# Exercise directions
Although the records contain pictures, only their text should be repeated, exactly as it stands.

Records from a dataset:
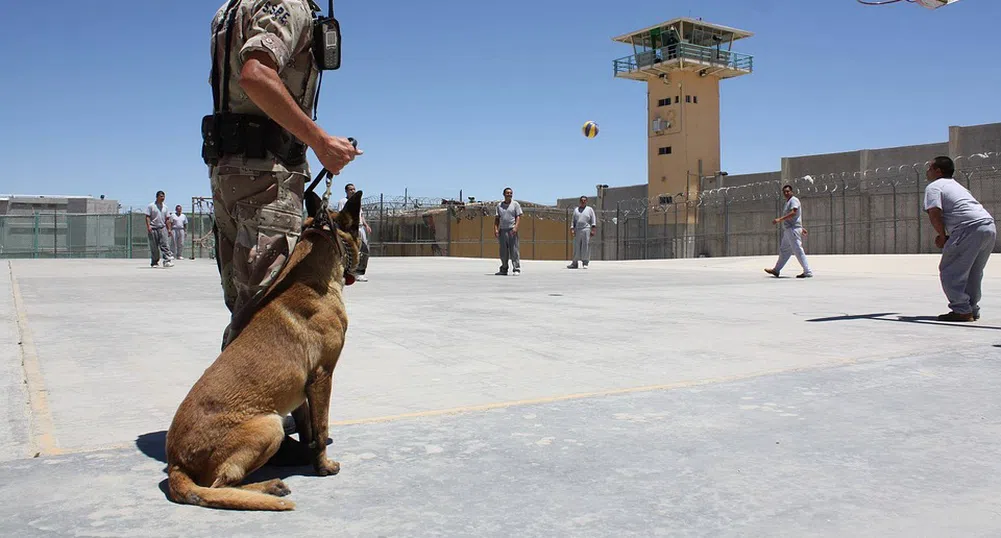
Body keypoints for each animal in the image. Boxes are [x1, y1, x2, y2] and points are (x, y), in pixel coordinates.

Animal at [166, 189, 366, 510]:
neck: (311, 277)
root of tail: (176, 464)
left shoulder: (304, 389)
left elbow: (308, 427)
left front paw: (309, 454)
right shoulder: (323, 377)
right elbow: (321, 429)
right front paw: (323, 466)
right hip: (269, 425)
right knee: (221, 483)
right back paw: (269, 487)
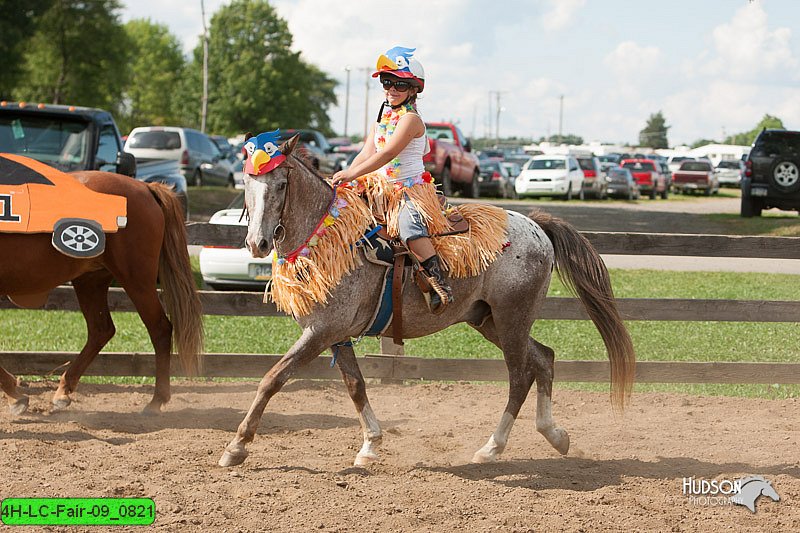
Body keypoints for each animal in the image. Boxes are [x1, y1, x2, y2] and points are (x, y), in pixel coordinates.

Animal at [0, 172, 203, 414]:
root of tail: (145, 187)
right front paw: (15, 395)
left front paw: (15, 397)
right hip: (90, 280)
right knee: (101, 330)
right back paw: (63, 391)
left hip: (136, 280)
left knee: (160, 329)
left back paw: (156, 401)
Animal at [216, 136, 636, 466]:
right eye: (247, 182)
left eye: (281, 183)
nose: (257, 242)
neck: (330, 232)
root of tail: (537, 227)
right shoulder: (337, 334)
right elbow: (355, 386)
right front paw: (370, 445)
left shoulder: (321, 331)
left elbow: (272, 379)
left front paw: (237, 446)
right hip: (489, 321)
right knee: (544, 358)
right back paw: (554, 434)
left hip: (512, 318)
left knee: (520, 376)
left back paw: (492, 447)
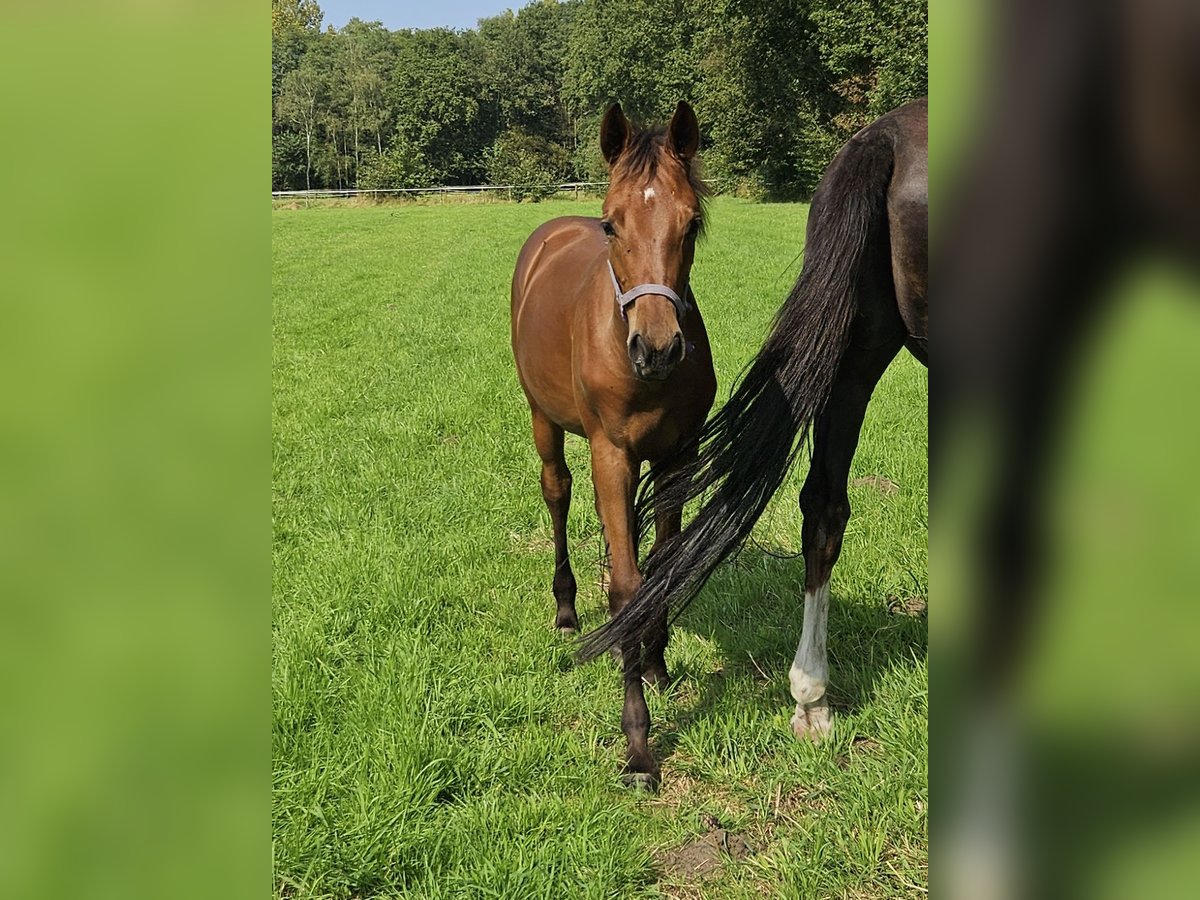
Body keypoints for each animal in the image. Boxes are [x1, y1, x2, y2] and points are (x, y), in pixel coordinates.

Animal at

# Answer section
Body keypoints for each animal in the image. Boxes are [x1, y1, x2, y2] and points are (x, y), in pixel coordinates.

Animal at [166, 189, 366, 510]:
neck: (311, 277)
root of tail: (176, 464)
left shoulder: (304, 389)
left elbow: (308, 427)
left front paw: (309, 454)
right shoulder: (323, 377)
right elbow: (321, 429)
right front paw: (323, 466)
right hip: (269, 425)
right knee: (221, 483)
right back paw: (269, 487)
Body keypoints for each animal in the image. Boxes are [x1, y1, x2, y2] and points are (x, y), in pixel coordinates.

Animal at [0, 172, 203, 414]:
root of tail: (145, 187)
right front paw: (15, 395)
left front paw: (15, 397)
right hip: (90, 280)
right knee: (101, 330)
right back paw: (63, 391)
left hip: (136, 280)
left knee: (160, 329)
left back paw: (156, 401)
Animal at [216, 136, 636, 466]:
right eye: (247, 182)
left eye: (281, 183)
nose: (257, 242)
neck: (330, 232)
root of tail: (537, 227)
right shoulder: (337, 334)
right elbow: (355, 386)
right front paw: (370, 445)
left shoulder: (321, 331)
left elbow: (272, 379)
left front paw: (237, 446)
right hip: (489, 321)
right knee: (544, 358)
right back paw: (554, 434)
left hip: (512, 318)
left knee: (520, 376)
left back paw: (492, 447)
Body keypoints for each animal in the image. Boxes are [x1, y1, x2, y2] and points are (x, y), in pixel coordinates.

Animal at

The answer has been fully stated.